I feel somewhat conflicted by my fascination because I have a great love for music and I wholeheartedly support efforts to restrict AI music crap.
But as the tools mature, the creative possibilities to make new sounds with finer control and granularity will make the process more ... creative - with greater human input.
I'm sure we'll end up with new styles and maybe even new genres that originate from prompts, and hits too. Is this a good thing to look forward to? I can see my future listening habits become strictly human only, but dang, the start of my new track sounds so dope!
I applaud Bandcamp's stance here and I will always look for ways to meaningfully support real musicians.
I’m not going to listen to people poo poohing what I’ve been doing with Suno, my seven year old and I rocked out to a song that took me less time to make than it took to listen to about my character’s D&D adventure last night. I’m just having fun.
The big secret right now is Suno will output good stuff but then it’s tortuous to get the lyrics to line up if you want to change anything, or add a word, it screws up the entire flow of the song all the way through. I spent 5 minutes making a 6 minute long power metal style song about a Druid fighting a dragon, then two hours unsuccessfully trying to get one with slightly more coherent lyrics and it output like 8 songs that sound terrible in a way I can’t quite put my finger on. The one song I tortured into existence took me 5 hours of work after getting a rough draft.
That said, being able to instantly make a song to tell my kids they need to clean the living room before we open presents and them singing the chorus happily for weeks after is just this great unique memory we have. Bespoke songs just for us is one of the coolest things ever and no amount of grumbling from anyone can dissuade me from it.
Completely agree! I have a child that teared up when (A)I created a song just for her, in the style she likes, with lyrics that have human(!) traits and character that inspires and lifts up the whole family.
Personally, I like making the kind of songs I enjoy listening to myself, across all kinds of genres. Next time, I want to mix a few completely different genres and see how that turns out. It's like a creative hobby were you just enjoy the process.
As for changing the lyrics, yeah, that’s taken me hours as well. You really need to get the lyrics right from the start. I’m not sure this kind of detailed editing can easily be done with such AI tools anytime soon.
No one is upset about being able to generate stuff for personal use.
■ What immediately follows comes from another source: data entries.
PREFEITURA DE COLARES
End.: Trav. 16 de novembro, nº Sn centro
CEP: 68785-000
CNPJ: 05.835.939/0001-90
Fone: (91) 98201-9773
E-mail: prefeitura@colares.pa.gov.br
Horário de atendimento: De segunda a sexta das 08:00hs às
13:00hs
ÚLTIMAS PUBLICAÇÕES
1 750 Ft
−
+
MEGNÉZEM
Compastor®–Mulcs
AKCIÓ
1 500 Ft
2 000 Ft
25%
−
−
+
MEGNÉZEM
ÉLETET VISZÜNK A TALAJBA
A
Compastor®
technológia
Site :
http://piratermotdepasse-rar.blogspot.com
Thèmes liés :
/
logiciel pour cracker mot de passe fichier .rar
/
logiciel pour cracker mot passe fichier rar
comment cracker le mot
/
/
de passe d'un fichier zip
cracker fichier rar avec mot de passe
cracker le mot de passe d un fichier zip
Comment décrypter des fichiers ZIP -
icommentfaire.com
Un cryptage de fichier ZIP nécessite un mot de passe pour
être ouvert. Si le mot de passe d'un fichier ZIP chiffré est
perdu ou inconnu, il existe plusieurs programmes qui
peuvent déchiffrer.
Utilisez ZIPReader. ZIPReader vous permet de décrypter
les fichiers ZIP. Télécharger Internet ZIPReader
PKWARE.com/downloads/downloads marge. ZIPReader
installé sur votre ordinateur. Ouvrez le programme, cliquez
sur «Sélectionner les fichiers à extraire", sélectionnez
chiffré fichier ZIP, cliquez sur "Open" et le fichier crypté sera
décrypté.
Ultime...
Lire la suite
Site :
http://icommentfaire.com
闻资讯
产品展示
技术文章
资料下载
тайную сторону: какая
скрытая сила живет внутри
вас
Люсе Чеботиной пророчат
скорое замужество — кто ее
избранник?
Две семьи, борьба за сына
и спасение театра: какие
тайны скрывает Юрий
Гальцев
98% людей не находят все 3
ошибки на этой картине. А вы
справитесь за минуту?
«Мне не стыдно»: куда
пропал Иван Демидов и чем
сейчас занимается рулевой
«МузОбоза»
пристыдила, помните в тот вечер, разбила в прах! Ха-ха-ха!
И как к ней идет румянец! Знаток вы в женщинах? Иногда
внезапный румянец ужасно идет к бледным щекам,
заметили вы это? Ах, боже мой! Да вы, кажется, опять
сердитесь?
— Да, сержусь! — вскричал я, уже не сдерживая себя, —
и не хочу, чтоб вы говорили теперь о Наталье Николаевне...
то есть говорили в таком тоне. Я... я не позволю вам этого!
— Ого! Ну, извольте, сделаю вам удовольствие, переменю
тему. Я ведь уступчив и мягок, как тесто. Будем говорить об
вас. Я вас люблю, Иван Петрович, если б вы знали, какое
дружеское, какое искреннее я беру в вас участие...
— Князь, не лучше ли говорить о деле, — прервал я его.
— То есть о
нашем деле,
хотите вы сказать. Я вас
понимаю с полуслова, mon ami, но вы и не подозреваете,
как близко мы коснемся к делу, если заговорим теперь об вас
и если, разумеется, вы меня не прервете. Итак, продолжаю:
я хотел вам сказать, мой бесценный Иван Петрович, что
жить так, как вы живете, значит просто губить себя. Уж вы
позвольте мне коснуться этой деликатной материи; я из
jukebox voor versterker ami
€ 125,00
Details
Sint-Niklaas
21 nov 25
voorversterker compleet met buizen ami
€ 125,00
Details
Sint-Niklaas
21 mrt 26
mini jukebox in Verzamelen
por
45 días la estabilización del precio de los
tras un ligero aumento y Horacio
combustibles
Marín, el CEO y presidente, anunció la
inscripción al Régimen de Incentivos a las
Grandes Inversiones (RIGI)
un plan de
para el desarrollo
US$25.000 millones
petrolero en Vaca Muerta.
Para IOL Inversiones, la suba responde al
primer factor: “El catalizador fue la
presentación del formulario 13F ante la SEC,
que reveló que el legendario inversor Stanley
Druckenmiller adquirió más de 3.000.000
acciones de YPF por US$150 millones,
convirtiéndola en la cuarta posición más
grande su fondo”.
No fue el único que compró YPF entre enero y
They are upset by the industrial scale of dumping AI slop on platforms like Spotify that make it increasingly difficult to discover anything good anymore.
There is lots of good music still being created these days, but you'll never find it by just hitting next on streaming sites because 99% of the content had about 5 minutes of effort put in before being uploaded.
No one is stopping you from sharing it. Bandcamp won't share it for you, and that's fair. Just like you're not willing to go shill for all my side-projects.